#### TEXT SECTION:
···
Judo has a lot to offer. Originally, most are attracted to Judo to learn self-defense. Yes, it’s awesome to throw an assailant to the ground, or to force an opponent to submit. Many Judoka (one who practices judo) imagine themselves as expert fighters or even Olympic champions. For beginners, studying Judo means learning techniques, practicing them, and gaining proficiency. But as the Judoka matures, an understanding of what judo training was originally meant to be can begin to emerge. When contextualized properly, judo becomes a means of self-transformation. Much more than a fighting style, judo is a physical application of principles designed to teach students how to live. Judo is an approach to life.
Jigoro Kano, the founder of Judo, set out to discover an underlying principle in jujitsu, the martial art of his youth. Kano, with the inquisitive mind of the university professor he was, discovered jujitsu’s all-pervasive principle: maximum results with minimum effort. Or, put another way, efficiency. Discarding jujitsu techniques that did not adhere to his rule and keeping those that did, Kano developed judo, the “gentle art of giving way.” He believed that the kind of understanding that makes a good Judoka could also be employed in life outside of the dojo. In his book Kodokan Judo, Kano says judo is a mental and physical discipline with lessons applicable to the management of daily affairs. The fundamental principles of judo, the master says, applied to everyday activities “leads to the highest and most rational life.” Students who understand and apply judo concepts to training, become better Judoka; and those who apply the same principles to life, become better people. Still, many successful judo players, for various reasons, never grasp what Professor Kano was attempting to teach.
···
#### YOUR TASK:
Pick up the text on judo as a path of self-transformation where it stops, and continue it. The listing that follows is separate material and has no connection to the text on judo.

#### RECORDED DATA:
···
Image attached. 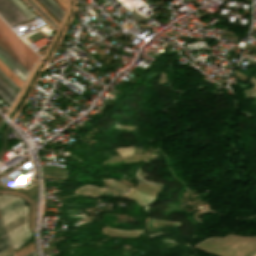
···
#### ANSWER BELOW:
Ju is the Japanese word for gentle. Yet, on the surface, judo seems anything but gentle. Those who practice judo know the hard work and determination it takes to become proficient in the art. Training that includes being thrown to the mat countless times and the exhausting struggle of Katame-waza (grappling techniques) makes judo one of the most physically demanding martial art styles. But beneath the roughness and dynamism, key principles are at work.
The principle of yielding
The Judo principle of “yielding” can teach someone how to throw or trip an opponent; but it can also teach that same person how to conduct themselves in the classroom or the boardroom. One of first lessons in judo is “when pushed, pull-an easy concept with profound implications. Yielding, or giving way, with precise timing and execution makes it fairly easy for a small person to throw a large one. Consider this: your opponent steps in to initiate an inner leg trip (Ouchi-gari); with a slight pull and swing of your foot, (tsurikomi-ashi) you put the attacker on the ground. What happened? You applied the principle of yielding, and now have the advantage.
Another scenario: Your boss chides you for a mistake you know is his fault. He is not doing his job well and needs a scapegoat. You know it was not your mistake. Why should you take the blame? Shouldn’t you march into his office and lay it on the line about his incompetence and buck-passing? Not according to Kano’s principle of yielding. As judo practitioners, we do not react to force with force. Judo teaches us to respond, not react. Yield to your superior’s unprofessional aggression and wait. The boss can’t hide his ineptness forever, and in six months time, he’s dismissed. Everybody knew all along the boss was on his way out, and now you, because you have displayed sound judgment, are just what the company is looking for. You’re given a promotion, becoming the new boss. Well, it may not always happen that way, but the point is by not meeting force with force, you have successfully applied the principle of non-resistance, or yielding, to professional life.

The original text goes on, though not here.